La figura
del Direttore Tecnico-Scientifico nello Statuto dei Parchi Regionali Sardi,
delle Oasi, ecc. (proposta)
Nel disegno di legge
che riguarda la “Istituzione del “Parco Naturale Regionale dell’Oasi di
Tepilora”, proposto dalla Regione Sardegna, all’articolo 3 sono indicati
come organi del Parco:
a)
la Comunità del Parco, b)
il Presidente, c) il Consiglio direttivo, d) il Collegio dei revisori dei
conti.
Cosa fanno questi organi secondo la bozza
di statuto che ci è stata consegnata ?
La Comunità del Parco:… c) approva… le
linee guida per la redazione del Piano del Parco e del programma di sviluppo
economico e sociale; d) adotta il Piano del Parco, il Programma di sviluppo
economico e sociale, il Piano faunistico e degli habitat naturali,…
Il Presidente: …esercita le funzioni che
gli sono delegate dal Consiglio direttivo e quelle non attribuite
espressamente ad altri organi dalla presente legge o dallo statuto;
Il Consiglio direttivo provvede …b) alla
predisposizione del Piano del Parco, del Piano faunistico e
degli habitat naturali e del Programma di sviluppo economico e sociale; c)
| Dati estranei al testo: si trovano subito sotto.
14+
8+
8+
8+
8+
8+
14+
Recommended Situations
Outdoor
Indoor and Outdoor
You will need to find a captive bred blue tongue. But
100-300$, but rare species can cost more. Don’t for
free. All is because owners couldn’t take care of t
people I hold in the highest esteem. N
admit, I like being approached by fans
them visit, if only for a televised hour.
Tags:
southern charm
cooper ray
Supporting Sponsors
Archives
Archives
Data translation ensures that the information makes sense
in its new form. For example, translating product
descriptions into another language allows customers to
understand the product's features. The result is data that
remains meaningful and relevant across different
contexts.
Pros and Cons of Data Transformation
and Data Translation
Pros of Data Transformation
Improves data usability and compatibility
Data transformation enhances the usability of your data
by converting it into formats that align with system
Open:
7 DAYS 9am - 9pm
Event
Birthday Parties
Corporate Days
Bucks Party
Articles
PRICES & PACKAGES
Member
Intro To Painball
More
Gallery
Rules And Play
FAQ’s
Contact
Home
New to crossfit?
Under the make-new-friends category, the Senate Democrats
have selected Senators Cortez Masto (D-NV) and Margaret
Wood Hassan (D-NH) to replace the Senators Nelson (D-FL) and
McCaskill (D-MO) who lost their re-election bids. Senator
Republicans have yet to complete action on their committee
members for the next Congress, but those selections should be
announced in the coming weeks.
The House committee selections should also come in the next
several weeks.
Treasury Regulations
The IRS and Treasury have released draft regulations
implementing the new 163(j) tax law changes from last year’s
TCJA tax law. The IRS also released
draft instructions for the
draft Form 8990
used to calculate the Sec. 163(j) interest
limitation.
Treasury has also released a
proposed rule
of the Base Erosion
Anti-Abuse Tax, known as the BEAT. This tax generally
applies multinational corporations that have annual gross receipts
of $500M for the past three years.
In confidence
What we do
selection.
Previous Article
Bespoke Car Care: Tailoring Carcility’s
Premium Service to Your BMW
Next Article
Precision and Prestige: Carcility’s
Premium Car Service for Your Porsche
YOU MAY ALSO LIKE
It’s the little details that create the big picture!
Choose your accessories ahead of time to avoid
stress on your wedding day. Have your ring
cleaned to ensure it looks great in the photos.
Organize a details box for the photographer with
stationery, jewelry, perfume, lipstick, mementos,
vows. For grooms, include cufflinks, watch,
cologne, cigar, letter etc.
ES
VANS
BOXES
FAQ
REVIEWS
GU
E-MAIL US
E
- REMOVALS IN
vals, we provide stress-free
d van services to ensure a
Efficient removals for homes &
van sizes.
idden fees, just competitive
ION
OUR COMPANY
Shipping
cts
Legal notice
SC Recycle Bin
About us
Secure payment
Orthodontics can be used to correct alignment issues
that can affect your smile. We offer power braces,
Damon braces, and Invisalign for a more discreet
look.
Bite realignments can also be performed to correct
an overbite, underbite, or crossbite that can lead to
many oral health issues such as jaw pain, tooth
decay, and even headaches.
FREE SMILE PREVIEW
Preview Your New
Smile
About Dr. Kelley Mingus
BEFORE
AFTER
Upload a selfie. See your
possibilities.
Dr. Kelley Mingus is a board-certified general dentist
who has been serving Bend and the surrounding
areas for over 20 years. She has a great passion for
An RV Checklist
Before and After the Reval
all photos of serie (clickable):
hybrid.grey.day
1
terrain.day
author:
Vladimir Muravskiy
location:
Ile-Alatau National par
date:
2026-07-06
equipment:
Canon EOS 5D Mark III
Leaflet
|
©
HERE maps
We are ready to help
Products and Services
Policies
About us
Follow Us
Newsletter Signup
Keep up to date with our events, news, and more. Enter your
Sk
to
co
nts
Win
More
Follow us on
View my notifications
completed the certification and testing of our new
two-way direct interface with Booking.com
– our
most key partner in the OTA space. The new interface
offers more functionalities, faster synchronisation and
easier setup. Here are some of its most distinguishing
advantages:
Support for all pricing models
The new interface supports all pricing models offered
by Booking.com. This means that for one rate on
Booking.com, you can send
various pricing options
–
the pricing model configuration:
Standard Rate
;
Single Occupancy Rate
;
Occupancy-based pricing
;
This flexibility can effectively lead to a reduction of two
all’approvazione dei progetti di attuazione dei Piani di cui
alla precedente lett.b)
Come è costituito il
Consiglio direttivo ?
Secondo l’articolo 6.1
della proposta di statuto: Il Consiglio direttivo è composto, oltre che dal
Presidente del Parco (nominato dal Presidente della Regione, d’intesa con la
Comunità del Parco) da un componente designato dal Consiglio di
Amministrazione dell’Ente Foreste della Sardegna tra i dirigenti o quadri
dell’Ente e da due componenti designati dalla Comunità del Parco…scelti tra
persone esterne che abbiano i requisiti per la nomina a consigliere comunale
e una specifica competenza tecnica o amministrativa per studi compiuti, per
funzioni svolte presso aziende pubbliche o private e per incarichi pubblici
ricoperti.
All’articolo 8.2 dello
statuto “Il Direttore del Parco è scelto tra persone in possesso del diploma
di laurea specialistica e di comprovata professionalità ed esperienza,
almeno quinquennale in funzioni dirigenziali presso organismi ed enti
pubblici o privati o aziende pubbliche o private.
Cosa c’è che non va?
Manca la figura del
Direttore Tecnico-Scientifico. C’è l’anomalia del Consiglio direttivo che
fa i Piani e i Programmi e li approva (il Piano del Parco, il
Piano faunistico e il Piano degli habitat naturali e il Programma di
sviluppo economico e sociale). Ancora il direttore del Parco è “scelto”, non
viene selezionato tramite concorso. La laurea specialistica non è
specificata. La professionalità, l’esperienza e le funzioni dirigenziali
richieste individuano la figura di un direttore amministrativo.
Cosa
fare ?
Istituire la figura
del Direttore Tecnico-Scientifico come
quinto organo del
Parco che
studia e formula le proposte per la definizione degli obiettivi dei
programmi da attuare
Infatti negli obiettivi fissati dal Congresso Mondiale dei Parchi
Nazionali, tenutosi a Bali nel 1982, tra le altre cose si formula per la
gestione di un parco la necessità di “a) - Promuovere l'istituzione e il
riconoscimento della attività di gestione delle aree protette come una
carriera professionale di importanza vitale per la società" ; b) -
Sviluppare e rendere disponibili gli strumenti per l'analisi dei processi
ecologici, i requisiti degli habitat e degli altri fattori responsabili
della integrità delle
aree
protette, per mettere in grado i loro gestori e dirigenti di esaminare
criticamente il contesto dell'area per la conservazione, e insieme
di associare conservazione e sviluppo
nelle aree adiacenti" (I.U.C.N., 1982)
I
parchi devono diventare i laboratori di un nuovo modo di pensare e di
operare sull’ambiente nell'interesse dell'umanità. (Palmas M., 1995)
Le due figure, quella
di direttore tecnico-scientifico (figura nuova) e quella di direttore
amministrativo, nella normativa regionale attuale sono unite in un'unica
persona. Si ritiene che le figure debbano essere scisse (la gestione
della vita in un parco è cosa ben diversa dalla gestione amministrativa)
e che la selezione venga fatta per concorso regionale/nazionale
Ciò è indispensabile e
ineludibile se si vuole che i Parchi Sardi sopravvivano alla loro
istituzione e siano per le popolazioni fonte ed esempio di innovazione nella
conduzione sostenibile del territorio.